Baggio, il peso di un rigore e la ricerca della luce: “A Pasadena una parte di me si è fermata”
Secondo l’ex fantasista, i ragazzi hanno perso il contatto spontaneo con il gioco di strada, quello che per generazioni ha rappresentato la vera palestra del talento. Allo stesso tempo, vede una Serie A sempre meno orientata a valorizzare i giovani italiani.

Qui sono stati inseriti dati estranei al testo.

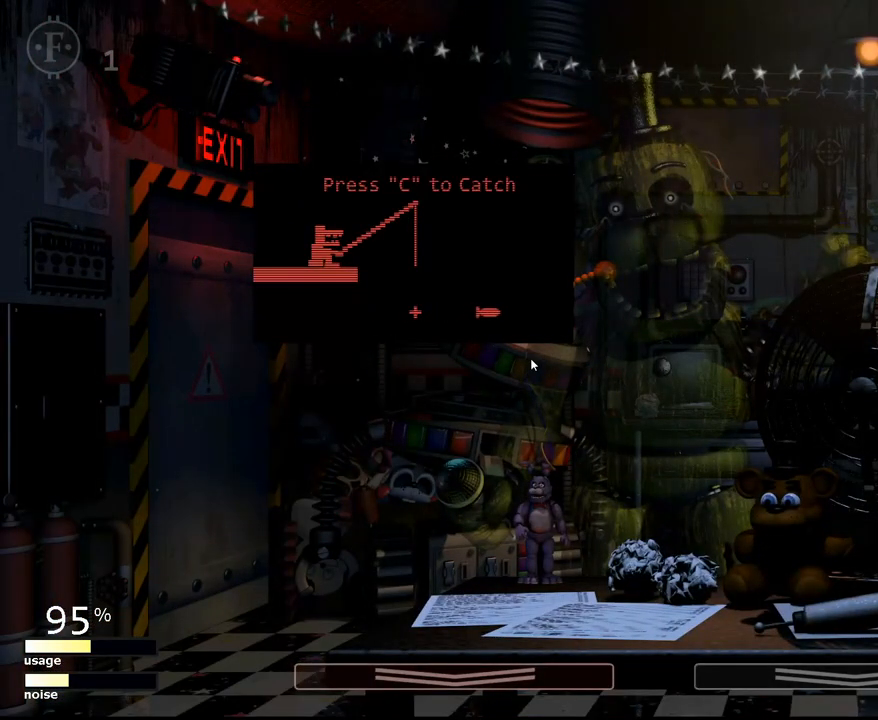
{"keys": ["c"], "mouse": [], "mouse_move": "still", "events": [[34, "c", "up"], [317, "x", "down"], [367, "x", "up"], [501, "c", "down"]]}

Certe immagini non appartengono soltanto alla storia del calcio. Restano sospese nella memoria collettiva, come fotografie che il tempo non riesce a consumare.
Baggio, il peso di un rigore e la ricerca della luce: “A Pasadena una parte di me si è fermata”
Per Roberto Baggio, quella fotografia è il rigore di Pasadena, la notte del Mondiale 1994 che ancora oggi continua a riaffiorare nei pensieri, nei sogni, nei silenzi.
Nella lunga conversazione rilasciata al Corriere della Sera in occasione dell’uscita del libro Luce nell’oscurità, l’ex numero 10 azzurro si racconta senza filtri. Non c’è nostalgia celebrativa nelle sue parole, ma il tentativo di dare un senso alle ferite che hanno attraversato la sua vita, dentro e fuori dal campo.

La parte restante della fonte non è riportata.